> **Text passage**
The musical numbers seem to have gotten their own cursed treatment, but the scored Mexican music elements tend to hit––like the ominous autotune a cappella, the smokey classical guitars, and the muted mariachi trumpets ringing out over dark cityscapes. Though the mere fact that it’s in Spanish, or that some instruments occasionally sound good in the background, can’t hold the weight of all that’s missing in plot, mood, theme, tone, and most other cornerstone elements that make even a decent movie.
At its strongest, Emilia Perez is a blend of inspired cinematic technique and stereotypically cool music-video aesthetics. And even at that, it’s a flashy slog at two hours and ten minutes. At its worst, you simply wish the credits were rolling, like when they just sing “Emilia Perez” over and over and over.
On my way out of the screening, I overheard someone refer to Emilia Perez as “Sicario meets Mrs. Doubtfire.” As ridiculous as that sounds, it couldn’t be more accurate––a shame for a movie that leans much more heavily into its dramatic than comedic side, a side I didn’t experience but the movie claims to have. And if all of that comes across as wildly misshapen and poorly conceived, that’s because it is.
Emilia Perez premiered at the 2024 Cannes Film Festival.

> **What you will do**
1. Edit the Emilia Perez review by rewriting everything from "On my way out" down to "because it is.", replacing "screening" with "showing".
2. According to the Emilia Perez review, how long does the movie run?
3. Do these statements agree with the Emilia Perez review? Answer yes or no for each, quoting the words from the review that decide it.
(a) The reviewer found the muted mariachi trumpets effective.
(b) The movie leans more heavily into its comedic side than its dramatic side.
(c) Emilia Perez premiered at the 2023 Cannes Film Festival.
The data after this point is separate from the Emilia Perez review.

> **Material supplied**
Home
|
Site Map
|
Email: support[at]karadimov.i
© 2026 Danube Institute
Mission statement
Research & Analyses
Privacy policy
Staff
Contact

> **Task-by-task solutions**
1.
On my way out of the showing, I overheard someone refer to Emilia Perez as “Sicario meets Mrs. Doubtfire.” As ridiculous as that sounds, it couldn’t be more accurate––a shame for a movie that leans much more heavily into its dramatic than comedic side, a side I didn’t experience but the movie claims to have. And if all of that comes across as wildly misshapen and poorly conceived, that’s because it is.

2. Two hours and ten minutes.

3.
(a) Yes: "the scored Mexican music elements tend to hit––like the ominous autotune a cappella, the smokey classical guitars, and the muted mariachi trumpets ringing out over dark cityscapes"
(b) No: "a movie that leans much more heavily into its dramatic than comedic side"
(c) No: "Emilia Perez premiered at the 2024 Cannes Film Festival."